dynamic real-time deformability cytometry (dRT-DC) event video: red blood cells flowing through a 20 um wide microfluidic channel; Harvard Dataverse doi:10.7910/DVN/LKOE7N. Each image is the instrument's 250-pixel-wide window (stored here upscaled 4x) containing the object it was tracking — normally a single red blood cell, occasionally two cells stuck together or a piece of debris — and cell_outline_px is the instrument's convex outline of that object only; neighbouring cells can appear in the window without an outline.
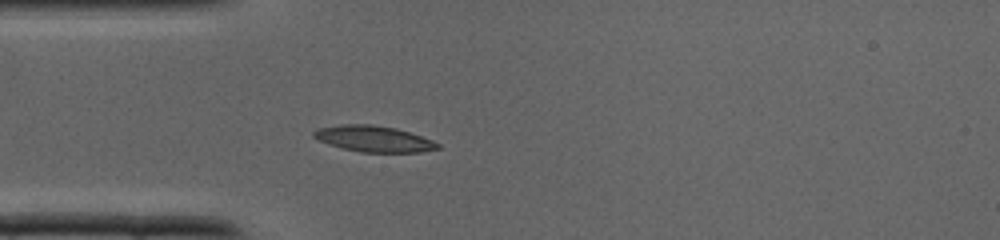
{"species": "common noctule bat (a hibernating species)", "species_latin": "Nyctalus noctula", "temperature_condition": "cold", "stored_images_in_passage": 32, "camera_frame_rate_fps": 3000, "um_per_image_px": 0.085, "animal": {"sex": "male", "body_mass_g": 19.0, "forearm_length_mm": 50.8}, "frame": {"image": 1, "passage_image": 5, "time_ms": 1.333, "image_size_px": [1000, 240], "cell_outline_px": [[440, 148], [420, 152], [360, 152], [328, 144], [312, 136], [312, 132], [316, 128], [340, 124], [372, 124], [396, 128], [432, 140], [440, 144]], "centroid_in_image_um": [31.74, 11.79], "position_along_channel_um": 53.3, "area_um2": 18.79}}
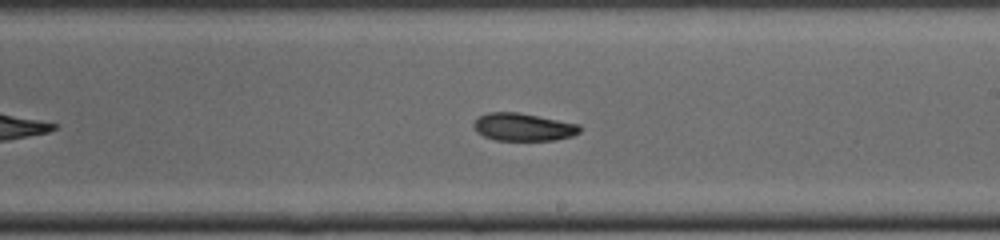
{"frame": {"image": 2, "passage_image": 16, "time_ms": 5.0, "image_size_px": [1000, 240], "cell_outline_px": [[580, 132], [572, 136], [556, 140], [496, 140], [484, 136], [476, 132], [472, 124], [480, 116], [488, 112], [516, 112], [580, 124]], "centroid_in_image_um": [44.47, 10.8], "position_along_channel_um": 244.5, "area_um2": 17.05}}
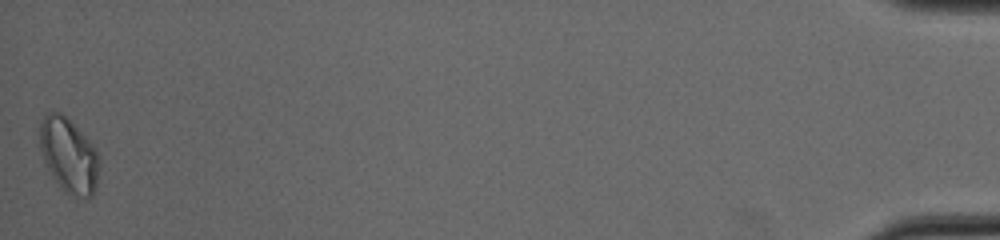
{"frame": {"image": 3, "passage_image": 32, "time_ms": 10.333, "image_size_px": [1000, 240], "cell_outline_px": [[100, 160], [96, 184], [92, 196], [80, 196], [64, 192], [60, 188], [52, 176], [44, 160], [40, 148], [40, 124], [44, 116], [48, 112], [60, 112], [88, 140], [96, 152]], "centroid_in_image_um": [5.83, 13.21], "position_along_channel_um": 429.4, "area_um2": 25.14}}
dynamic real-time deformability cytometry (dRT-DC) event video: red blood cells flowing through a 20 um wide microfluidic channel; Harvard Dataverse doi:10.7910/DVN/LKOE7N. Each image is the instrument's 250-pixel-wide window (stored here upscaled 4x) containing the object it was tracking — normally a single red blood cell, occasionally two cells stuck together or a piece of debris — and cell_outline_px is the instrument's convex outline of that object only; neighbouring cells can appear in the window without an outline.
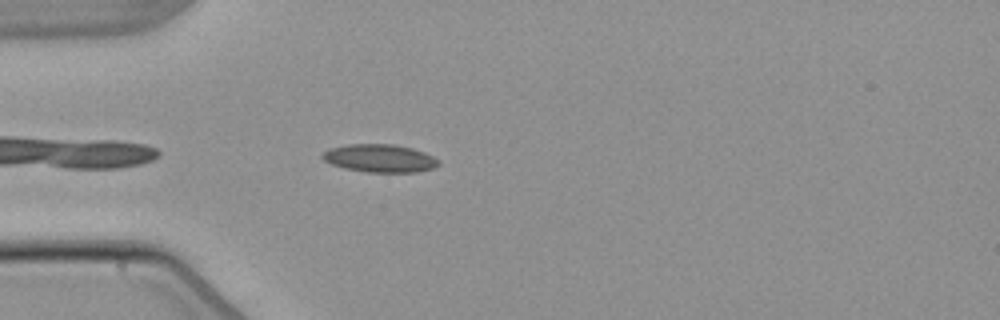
{"species": "common noctule bat (a hibernating species)", "species_latin": "Nyctalus noctula", "temperature_condition": "warm", "stored_images_in_passage": 4, "camera_frame_rate_fps": 3000, "um_per_image_px": 0.085, "animal": {"sex": "male", "body_mass_g": 21.5, "forearm_length_mm": 52.0}, "frame": {"image": 1, "passage_image": 4, "time_ms": 4.667, "image_size_px": [1000, 320], "cell_outline_px": [[440, 164], [432, 168], [416, 172], [368, 172], [344, 168], [332, 164], [324, 160], [320, 156], [324, 152], [332, 148], [348, 144], [392, 144], [412, 148], [424, 152], [440, 160]], "centroid_in_image_um": [32.3, 13.45], "position_along_channel_um": 52.7, "area_um2": 18.79}}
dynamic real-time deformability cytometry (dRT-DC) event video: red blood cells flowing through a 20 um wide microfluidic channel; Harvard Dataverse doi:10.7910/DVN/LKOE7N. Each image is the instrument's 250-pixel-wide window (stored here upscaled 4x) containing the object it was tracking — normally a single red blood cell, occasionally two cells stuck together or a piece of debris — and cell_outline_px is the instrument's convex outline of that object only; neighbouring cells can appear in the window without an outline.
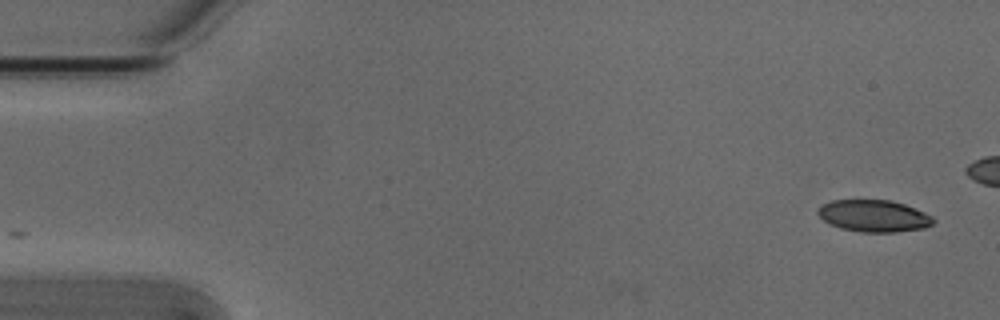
{"species": "Egyptian fruit bat (a non-hibernating species)", "species_latin": "Rousettus aegyptiacus", "temperature_condition": "cold", "stored_images_in_passage": 3, "camera_frame_rate_fps": 3000, "um_per_image_px": 0.085, "animal": {"sex": "male"}, "frame": {"image": 1, "passage_image": 1, "time_ms": 0.0, "image_size_px": [1000, 320], "cell_outline_px": [[936, 220], [932, 224], [924, 228], [896, 232], [860, 232], [840, 228], [824, 220], [816, 212], [820, 204], [832, 200], [892, 200], [904, 204], [924, 212], [932, 216]], "centroid_in_image_um": [74.27, 18.35], "position_along_channel_um": 10.7, "area_um2": 21.5}}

** REQUIRED TASK **
Repeat everything in the records precisely. Images are excluded from the copy.

** CORRECT RESULT **
dynamic real-time deformability cytometry (dRT-DC) event video: red blood cells flowing through a 20 um wide microfluidic channel; Harvard Dataverse doi:10.7910/DVN/LKOE7N. Each image is the instrument's 250-pixel-wide window (stored here upscaled 4x) containing the object it was tracking — normally a single red blood cell, occasionally two cells stuck together or a piece of debris — and cell_outline_px is the instrument's convex outline of that object only; neighbouring cells can appear in the window without an outline.
{"species": "common noctule bat (a hibernating species)", "species_latin": "Nyctalus noctula", "temperature_condition": "cold", "stored_images_in_passage": 32, "camera_frame_rate_fps": 3000, "um_per_image_px": 0.085, "animal": {"sex": "male", "body_mass_g": 19.0, "forearm_length_mm": 50.8}, "frame": {"image": 1, "passage_image": 5, "time_ms": 1.333, "image_size_px": [1000, 240], "cell_outline_px": [[440, 148], [420, 152], [360, 152], [328, 144], [312, 136], [312, 132], [316, 128], [340, 124], [372, 124], [396, 128], [432, 140], [440, 144]], "centroid_in_image_um": [31.74, 11.79], "position_along_channel_um": 53.3, "area_um2": 18.79}}
{"frame": {"image": 2, "passage_image": 16, "time_ms": 5.0, "image_size_px": [1000, 240], "cell_outline_px": [[580, 132], [572, 136], [556, 140], [496, 140], [484, 136], [476, 132], [472, 124], [480, 116], [488, 112], [516, 112], [580, 124]], "centroid_in_image_um": [44.47, 10.8], "position_along_channel_um": 244.5, "area_um2": 17.05}}
{"frame": {"image": 3, "passage_image": 32, "time_ms": 10.333, "image_size_px": [1000, 240], "cell_outline_px": [[100, 160], [96, 184], [92, 196], [80, 196], [64, 192], [60, 188], [52, 176], [44, 160], [40, 148], [40, 124], [44, 116], [48, 112], [60, 112], [88, 140], [96, 152]], "centroid_in_image_um": [5.83, 13.21], "position_along_channel_um": 429.4, "area_um2": 25.14}}
dynamic real-time deformability cytometry (dRT-DC) event video: red blood cells flowing through a 20 um wide microfluidic channel; Harvard Dataverse doi:10.7910/DVN/LKOE7N. Each image is the instrument's 250-pixel-wide window (stored here upscaled 4x) containing the object it was tracking — normally a single red blood cell, occasionally two cells stuck together or a piece of debris — and cell_outline_px is the instrument's convex outline of that object only; neighbouring cells can appear in the window without an outline.
{"species": "common noctule bat (a hibernating species)", "species_latin": "Nyctalus noctula", "temperature_condition": "warm", "stored_images_in_passage": 4, "camera_frame_rate_fps": 3000, "um_per_image_px": 0.085, "animal": {"sex": "male", "body_mass_g": 21.5, "forearm_length_mm": 52.0}, "frame": {"image": 1, "passage_image": 4, "time_ms": 4.667, "image_size_px": [1000, 320], "cell_outline_px": [[440, 164], [432, 168], [416, 172], [368, 172], [344, 168], [332, 164], [324, 160], [320, 156], [324, 152], [332, 148], [348, 144], [392, 144], [412, 148], [424, 152], [440, 160]], "centroid_in_image_um": [32.3, 13.45], "position_along_channel_um": 52.7, "area_um2": 18.79}}
dynamic real-time deformability cytometry (dRT-DC) event video: red blood cells flowing through a 20 um wide microfluidic channel; Harvard Dataverse doi:10.7910/DVN/LKOE7N. Each image is the instrument's 250-pixel-wide window (stored here upscaled 4x) containing the object it was tracking — normally a single red blood cell, occasionally two cells stuck together or a piece of debris — and cell_outline_px is the instrument's convex outline of that object only; neighbouring cells can appear in the window without an outline.
{"species": "Egyptian fruit bat (a non-hibernating species)", "species_latin": "Rousettus aegyptiacus", "temperature_condition": "cold", "stored_images_in_passage": 3, "camera_frame_rate_fps": 3000, "um_per_image_px": 0.085, "animal": {"sex": "male"}, "frame": {"image": 1, "passage_image": 1, "time_ms": 0.0, "image_size_px": [1000, 320], "cell_outline_px": [[936, 220], [932, 224], [924, 228], [896, 232], [860, 232], [840, 228], [824, 220], [816, 212], [820, 204], [832, 200], [892, 200], [904, 204], [924, 212], [932, 216]], "centroid_in_image_um": [74.27, 18.35], "position_along_channel_um": 10.7, "area_um2": 21.5}}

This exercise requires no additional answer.